_ПОСТАНОВКА ЗАДАЧИ 1_:
Ответьте по тексту о политике и воспитании:
(a) Чьим убеждением названа вера в то, что всемирная история является судом мира?
(b) Что, согласно тексту, ведет к механизму, в котором человек в качестве человека не мог бы больше жить?
(c) Посредством чего, помимо биологического наследования, существенным образом происходит становление человека?
_ПОСТАНОВКА ЗАДАЧИ 2_:
Подхватите текст о политике и воспитании и продолжите его вслед за последним приведенным предложением.
*** ФРАГМЕНТ ТЕКСТА
Вооружение в милитаристском применении действительно могло бы когда-нибудь в будущем мире сократиться до границы исчезновения. Ибо в переплетении государств существует сила, способная господствовать, не обладая формой господства и заметными милитаристскими средствами. Суверенные по своей форме государства фактически находятся в полной зависимости. Вопрос в том, каким образом сегодня выгода и осуществление мирового господства могут выглядеть иначе, чем когда-либо. Го, что бросается в глаза, может не иметь исторического значения. Однако где-то ведь существует точка, где в основе целого лежит по крайней мере возможность победоносного применения насилия.
В этой ситуации тот, кто стал соучастником знания о целом, либо хочет участвовать в борьбе на исторически релевантном месте, т. е. для становления подлинного человеческого бытия, либо вообще не участвовать в политической борьбе. Периферийная борьба, результатом которой могут быть лишь разрушения, лишенные исторического воздействия, ниже его достоинства. Ибо безусловность в решимости рисковать жизнью возможна только там, где речь идет о характере человеческого бытия, который должен сохраняться в жизни, следовательно, о собственно исторической судьбе, а не там, где речь идет только об интересах государства и экономических коллективов.
Однако действительность требует другого. Чем является целое в определенной ситуации вне данной перспективы, остается непостижимым. Сегодня мы вряд ли еще можем верить в то, что всемирная история является судом мира, — убеждение Шиллера и Гегеля, осуществление может быть в крушении столь же действительным, как в успехе. Что обладает преимуществом перед лицом трансценденции, никто знать не может.
Целое являет собой напряжение несоединимого. Оно для нас — не предмет, а в неопределенном горизонте местопребывание людей как самосущих экзистенций, их творений как зримых образов, возвеличение сверхчувственного в чувственном — и все это в погружении в бездну небытия.
Быть может, свобода человека может сохраняться и неизмеримо расширять опыт своего бытия только в том случае, если пребывает неразрешимость напряжения. Как диктатор, так и лишенное судьбы обеспечение масс ведут к механизму, в котором человек в качестве человека не мог бы больше жить. Наша потребность в покое может действительно стремиться к такому решению как единство. Однако то, что мы должны были бы хотеть, если бы можно было того хотеть, это — то, что решение, к которому мы стремимся, никогда не наступит. В области политики парадоксальность состоит в том, что то, на что направлены все силы, не должно быть завершено.
3. Воспитание
Смысл воспитания. Становление человека происходит не только посредством биологического наследования, но и существенным образом посредством традиций. Воспитание человека — процесс, который повторяется применительно к каждому индивиду. Посредством фактического исторического мира, в котором вырастает индивид, а в этом мире посредством планомерного воспитания родителями и школой, посредственно свободно используемыми учреждениями, и, наконец, в течение всей жизни посредством всего, что он слышит и узнает, в него входит то, что, объединенное в активности его существа, становится его образованностью, как бы второй его натурой.
******
*** ИСХОДНЫЕ ДАННЫЕ
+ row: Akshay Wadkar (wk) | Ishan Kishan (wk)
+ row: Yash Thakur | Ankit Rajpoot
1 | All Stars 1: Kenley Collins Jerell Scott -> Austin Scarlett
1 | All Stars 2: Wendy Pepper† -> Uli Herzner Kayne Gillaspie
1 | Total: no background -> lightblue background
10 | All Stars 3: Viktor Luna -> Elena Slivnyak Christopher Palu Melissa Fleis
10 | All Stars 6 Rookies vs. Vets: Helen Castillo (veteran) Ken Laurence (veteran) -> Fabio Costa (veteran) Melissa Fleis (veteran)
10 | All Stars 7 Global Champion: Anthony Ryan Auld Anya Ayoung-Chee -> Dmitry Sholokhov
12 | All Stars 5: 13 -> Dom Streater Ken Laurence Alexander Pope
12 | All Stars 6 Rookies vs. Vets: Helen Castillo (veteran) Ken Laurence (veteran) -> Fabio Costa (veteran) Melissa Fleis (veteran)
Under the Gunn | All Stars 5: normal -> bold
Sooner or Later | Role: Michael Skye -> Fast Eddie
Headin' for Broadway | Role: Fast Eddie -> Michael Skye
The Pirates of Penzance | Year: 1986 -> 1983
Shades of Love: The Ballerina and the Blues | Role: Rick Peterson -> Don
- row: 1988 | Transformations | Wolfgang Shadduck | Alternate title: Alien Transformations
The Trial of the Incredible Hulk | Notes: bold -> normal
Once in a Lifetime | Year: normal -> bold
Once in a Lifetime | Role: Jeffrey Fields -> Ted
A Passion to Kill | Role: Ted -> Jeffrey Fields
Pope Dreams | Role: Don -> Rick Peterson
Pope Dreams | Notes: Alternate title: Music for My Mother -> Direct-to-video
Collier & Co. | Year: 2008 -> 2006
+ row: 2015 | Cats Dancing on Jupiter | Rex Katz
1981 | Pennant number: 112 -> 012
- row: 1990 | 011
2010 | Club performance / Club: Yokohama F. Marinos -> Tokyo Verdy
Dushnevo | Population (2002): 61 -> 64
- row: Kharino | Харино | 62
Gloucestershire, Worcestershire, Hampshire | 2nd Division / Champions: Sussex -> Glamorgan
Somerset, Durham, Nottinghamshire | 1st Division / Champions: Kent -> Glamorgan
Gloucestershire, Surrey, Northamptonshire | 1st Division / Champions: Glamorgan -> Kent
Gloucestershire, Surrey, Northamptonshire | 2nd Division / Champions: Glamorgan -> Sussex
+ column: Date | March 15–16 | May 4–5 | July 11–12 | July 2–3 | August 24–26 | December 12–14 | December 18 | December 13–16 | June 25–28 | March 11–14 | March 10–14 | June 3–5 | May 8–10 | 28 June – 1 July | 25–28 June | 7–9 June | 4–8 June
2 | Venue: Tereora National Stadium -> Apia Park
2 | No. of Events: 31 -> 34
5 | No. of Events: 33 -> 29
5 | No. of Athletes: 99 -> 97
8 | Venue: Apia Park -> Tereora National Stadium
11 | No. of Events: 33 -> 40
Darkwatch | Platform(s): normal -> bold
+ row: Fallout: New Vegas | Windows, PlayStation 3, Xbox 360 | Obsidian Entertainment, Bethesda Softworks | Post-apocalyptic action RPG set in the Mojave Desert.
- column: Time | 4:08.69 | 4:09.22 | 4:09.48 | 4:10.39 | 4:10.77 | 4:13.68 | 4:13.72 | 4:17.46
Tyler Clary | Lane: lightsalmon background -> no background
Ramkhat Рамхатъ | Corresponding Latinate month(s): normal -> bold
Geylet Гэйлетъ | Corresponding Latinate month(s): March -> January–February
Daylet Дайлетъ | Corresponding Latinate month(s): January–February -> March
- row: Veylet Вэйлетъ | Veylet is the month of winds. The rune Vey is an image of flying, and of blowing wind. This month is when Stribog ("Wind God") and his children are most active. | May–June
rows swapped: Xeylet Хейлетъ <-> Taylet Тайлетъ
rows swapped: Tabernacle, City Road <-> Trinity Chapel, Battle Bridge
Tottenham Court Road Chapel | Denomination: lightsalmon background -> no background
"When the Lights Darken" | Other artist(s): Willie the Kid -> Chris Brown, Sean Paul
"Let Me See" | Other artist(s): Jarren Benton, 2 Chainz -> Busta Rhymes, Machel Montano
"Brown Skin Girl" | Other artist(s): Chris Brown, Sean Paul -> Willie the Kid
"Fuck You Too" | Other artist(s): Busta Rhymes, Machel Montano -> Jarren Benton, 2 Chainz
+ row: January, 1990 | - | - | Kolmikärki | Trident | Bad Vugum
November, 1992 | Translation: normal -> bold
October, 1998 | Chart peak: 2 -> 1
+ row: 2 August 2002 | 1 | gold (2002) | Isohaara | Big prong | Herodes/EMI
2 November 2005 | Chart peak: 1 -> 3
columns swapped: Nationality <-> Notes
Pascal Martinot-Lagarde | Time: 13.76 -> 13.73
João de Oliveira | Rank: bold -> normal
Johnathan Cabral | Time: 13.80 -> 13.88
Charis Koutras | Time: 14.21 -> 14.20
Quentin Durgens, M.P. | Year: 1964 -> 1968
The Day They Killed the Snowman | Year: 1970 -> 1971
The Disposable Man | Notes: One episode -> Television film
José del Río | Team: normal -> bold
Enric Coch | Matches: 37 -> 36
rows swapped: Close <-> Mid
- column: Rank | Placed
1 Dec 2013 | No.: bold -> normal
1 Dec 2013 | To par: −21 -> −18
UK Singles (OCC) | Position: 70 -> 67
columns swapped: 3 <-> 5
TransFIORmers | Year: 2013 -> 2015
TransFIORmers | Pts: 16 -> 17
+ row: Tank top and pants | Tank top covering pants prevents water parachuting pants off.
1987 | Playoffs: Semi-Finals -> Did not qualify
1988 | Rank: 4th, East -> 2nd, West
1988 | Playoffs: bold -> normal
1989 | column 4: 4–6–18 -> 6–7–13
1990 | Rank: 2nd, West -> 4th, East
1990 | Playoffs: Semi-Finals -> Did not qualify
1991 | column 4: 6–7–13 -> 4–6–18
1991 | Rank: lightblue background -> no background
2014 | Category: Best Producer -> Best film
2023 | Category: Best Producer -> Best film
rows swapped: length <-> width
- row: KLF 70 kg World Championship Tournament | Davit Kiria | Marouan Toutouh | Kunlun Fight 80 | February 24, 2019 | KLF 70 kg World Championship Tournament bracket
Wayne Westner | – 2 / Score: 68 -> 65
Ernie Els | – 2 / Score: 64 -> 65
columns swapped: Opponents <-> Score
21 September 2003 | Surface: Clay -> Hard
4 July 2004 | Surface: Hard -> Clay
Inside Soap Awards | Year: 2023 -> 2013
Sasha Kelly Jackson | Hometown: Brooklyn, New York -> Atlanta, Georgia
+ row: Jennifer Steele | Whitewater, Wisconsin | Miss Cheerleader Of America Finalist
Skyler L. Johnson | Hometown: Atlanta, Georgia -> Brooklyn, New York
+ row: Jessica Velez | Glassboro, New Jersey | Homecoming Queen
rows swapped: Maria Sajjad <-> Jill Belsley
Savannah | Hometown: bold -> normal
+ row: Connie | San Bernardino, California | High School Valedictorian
******
_ОТВЕТ 1_:
(a) Это убеждение Шиллера и Гегеля.
(b) К такому механизму ведут как диктатор, так и лишенное судьбы обеспечение масс.
(c) Посредством традиций.

_ОТВЕТ 2_:
Образование делает индивида посредством его бытия соучастником в знании целого. Вместо того чтобы неподвижно пребывать на своем месте, он вступает в мир, и таким образом его существование может быть в своей узости все-таки одушевлено всем. Человек тем решительнее может стать самим собой, чем яснее и наполненное мир, с которым его собственная действительность составляет единство.
Если субстанция целого бесспорно присутствует, то воспитание, связанное с прочной формой, обладает своим само собой разумеющимся содержанием. Оно означает строгую серьезность, с которой новое поколение каждый раз втягивается в дух целого как образованность, исходя из которой живут, трудятся и действуют. То, что совершает воспитатель, почти не осознано. Полностью пребывая в своем деле, он служит, не делая экспериментов, потоку становления человеком, который протекает в равномерности уверенного континуума.
Но если субстанция целого стала вызывать сомнение и находится в состоянии распада, воспитание становится неуверенным и раздробленным. Оно уже не приводит детей к величию всеохватывающего целого, а служит разнообразному опосредствованию. Личная деятельность учителя выступает на первый план, подчеркивается и вместе с тем теряет свое значение, поскольку она не опирается на целое. Предпринимаются различные попытки, чередуются рассчитанные на короткое время содержания, цели и методы.
Мир охватывает беспокойство; сползая в бездну, люди чувствуют, что все зависит от того, каким будет грядущее поколение. Известно, что воспитание определяет будущее человеческое бытие; упадок воспитания был бы упадком человека. И воспитание приходит в упадок, если исторически воспринятая субстанция распадается в людях, которые в своей зрелости несут за нее ответственность. Забота об этой субстанции становится сознанием опасности ее абсолютной утраты. Один обращается назад и хочет передать детям в качестве абсолютного то, что для него самого уже не безусловно. Другой отвергает историческую традицию и занимается воспитанием так, будто оно находится вне времени и состоит в обучении техническому умению, в приобретении реального знания и в умении ориентироваться в существующем мире. Каждый знает — кто завоюет молодежь, обладает будущим.
Симптомом обеспокоенности нашего времени в воспитании является интенсивность педагогических усилий, лишенных единой идеи, необозримая ежегодная литература, рост дидактического искусства, то, что отдельные учителя отдают все свои силы в до сих пор едва ли существовавшей степени. Тем не менее до сих пор для нашей ситуации характерен распад субстанциального воспитания, замена его бесконечными педагогическими опытами, растворением в безразличных возможностях, неистинной прямолинейности того, что выражено быть не может. Создается впечатление, будто завоеванная человеком свобода сама отказывается от себя в пустой свободе ничтожного. Эпоха, не доверяющая сама себе, озабочена воспитанием, будто здесь из ничего может вновь возникнуть нечто.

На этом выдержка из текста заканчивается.